On 04 Sep 18:41, Ted Harding wrote:
Hi Folks, Since it appears that Manchester University has taken a decision that its retired folk shall now be obsolete, email-wise, it is very likely that my current email account will be de-activated soon (I'm already using it on borrowed time). So I shall be looking for a new email address.
I'm very happy (in terms of general quality of service) with my ISP (Zen) and would not want to change. However, Zen's email only offers POP3 download and does not offer IMAP access. The webmail interface is clunky and slow, so preliminary sampling and deletion of delivered emails would be very tedious. On the other hand, previewing using IMAP (when it works properly) is very fast.
I'm therefore asking if poeple can recommend a provider of email hosting on which I could have an account with IMAP access. I would want this to be of high quality and reliability and capable of handling high levels of incoming traffic (for various reasons, I can get up to 500 emails a day -- most of which I delete on the basis of the Subject alone, some others after a quick look at content, leaving typically some 5-10% to download; so I need to be able to do this quickly).
Recommendations?
As it appears that you're going to want a webmail system as well, then the current usual would be gmail (note, however, that I don't trust gmail with my mail, but mail for the company I'm currently contracting for all goes via gmail, so meh).
As the addage goes, though, you get whats you pay for, so if you've got no problems with the evil that is google indexing all your mail and using it to advertise at you, then that's the way forwards... if you really care about your mail, then the right way forwards is to setup your own mail server (or get a domain and a friend that has a well setup mailserver, and pay for some of their time/resources).

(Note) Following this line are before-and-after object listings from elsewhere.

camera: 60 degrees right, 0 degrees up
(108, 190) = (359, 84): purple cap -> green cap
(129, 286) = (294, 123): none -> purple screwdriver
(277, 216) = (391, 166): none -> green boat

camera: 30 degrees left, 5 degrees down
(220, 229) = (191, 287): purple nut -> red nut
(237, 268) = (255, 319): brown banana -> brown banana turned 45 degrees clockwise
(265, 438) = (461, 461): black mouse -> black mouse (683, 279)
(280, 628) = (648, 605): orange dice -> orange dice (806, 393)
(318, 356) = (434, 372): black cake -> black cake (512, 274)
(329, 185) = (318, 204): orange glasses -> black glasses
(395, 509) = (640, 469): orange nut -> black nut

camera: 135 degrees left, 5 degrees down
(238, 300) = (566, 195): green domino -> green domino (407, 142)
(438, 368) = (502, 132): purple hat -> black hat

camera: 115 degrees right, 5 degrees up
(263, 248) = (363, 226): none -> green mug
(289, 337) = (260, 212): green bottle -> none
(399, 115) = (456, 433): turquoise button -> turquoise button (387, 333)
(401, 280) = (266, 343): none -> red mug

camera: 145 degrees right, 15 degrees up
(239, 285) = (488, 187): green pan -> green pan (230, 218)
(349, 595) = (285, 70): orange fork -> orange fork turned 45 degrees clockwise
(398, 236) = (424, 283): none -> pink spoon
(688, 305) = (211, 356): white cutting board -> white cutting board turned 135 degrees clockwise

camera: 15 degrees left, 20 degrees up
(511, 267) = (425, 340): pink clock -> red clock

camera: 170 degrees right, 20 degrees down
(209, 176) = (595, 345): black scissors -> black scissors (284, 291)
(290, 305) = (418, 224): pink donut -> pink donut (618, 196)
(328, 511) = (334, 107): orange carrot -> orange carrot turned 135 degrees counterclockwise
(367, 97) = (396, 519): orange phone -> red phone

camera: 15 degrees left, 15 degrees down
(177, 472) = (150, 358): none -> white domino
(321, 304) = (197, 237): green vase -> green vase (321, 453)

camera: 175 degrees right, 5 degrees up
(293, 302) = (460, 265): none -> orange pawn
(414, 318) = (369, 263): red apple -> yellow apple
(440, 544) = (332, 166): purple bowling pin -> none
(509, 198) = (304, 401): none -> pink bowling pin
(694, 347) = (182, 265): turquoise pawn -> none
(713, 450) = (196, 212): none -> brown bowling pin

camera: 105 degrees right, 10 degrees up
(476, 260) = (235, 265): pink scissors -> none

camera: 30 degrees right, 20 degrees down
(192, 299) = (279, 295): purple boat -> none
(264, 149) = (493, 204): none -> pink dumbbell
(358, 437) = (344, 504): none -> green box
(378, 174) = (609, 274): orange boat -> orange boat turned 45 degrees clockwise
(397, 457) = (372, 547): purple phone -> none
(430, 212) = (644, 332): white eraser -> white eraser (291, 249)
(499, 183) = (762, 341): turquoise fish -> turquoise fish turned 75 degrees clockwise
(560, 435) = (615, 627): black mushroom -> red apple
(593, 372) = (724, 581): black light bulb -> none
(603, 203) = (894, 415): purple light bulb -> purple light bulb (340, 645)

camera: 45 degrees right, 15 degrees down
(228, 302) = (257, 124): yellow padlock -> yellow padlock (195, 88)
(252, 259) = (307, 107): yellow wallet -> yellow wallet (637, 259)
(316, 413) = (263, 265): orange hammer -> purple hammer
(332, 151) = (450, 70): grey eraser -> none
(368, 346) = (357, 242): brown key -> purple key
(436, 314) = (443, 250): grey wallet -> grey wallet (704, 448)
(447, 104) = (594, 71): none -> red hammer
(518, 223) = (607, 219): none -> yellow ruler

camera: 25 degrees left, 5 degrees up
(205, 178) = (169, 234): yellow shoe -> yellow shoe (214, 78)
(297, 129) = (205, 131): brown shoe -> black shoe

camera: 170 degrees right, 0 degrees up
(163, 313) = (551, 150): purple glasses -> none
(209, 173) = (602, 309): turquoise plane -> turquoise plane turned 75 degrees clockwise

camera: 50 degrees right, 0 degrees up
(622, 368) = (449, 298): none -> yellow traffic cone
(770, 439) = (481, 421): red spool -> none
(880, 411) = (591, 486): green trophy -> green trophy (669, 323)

Personally I've been running my own mailserver for as long as I've had this domain name, which must be getting on a few years now... Oh, only 7 years... and I certainly wouldn't go back to using a service provider to look after it. With the volumes you're talking, a small virtual machine would be more than enough to handle it. I haven't checked on how many mails I get a day in a long time, but it looks like I reject 720 a day without even thinking about it, which given this is just my personal mail isn't bad going... infact, it appears from a quick run of eximstats that I reject about twice as much mail as I accept, and I'm not even doing particularly complex spam filtering (literally, I'm using clamav with the sane security sigs, and a few other SMTP time checks as my main barrier to spam, if I added in dspam to the mix again, I'd probably be rejecting even more stuff at SMTP time... having that level of control over what happens to my mail is something that I really like, though.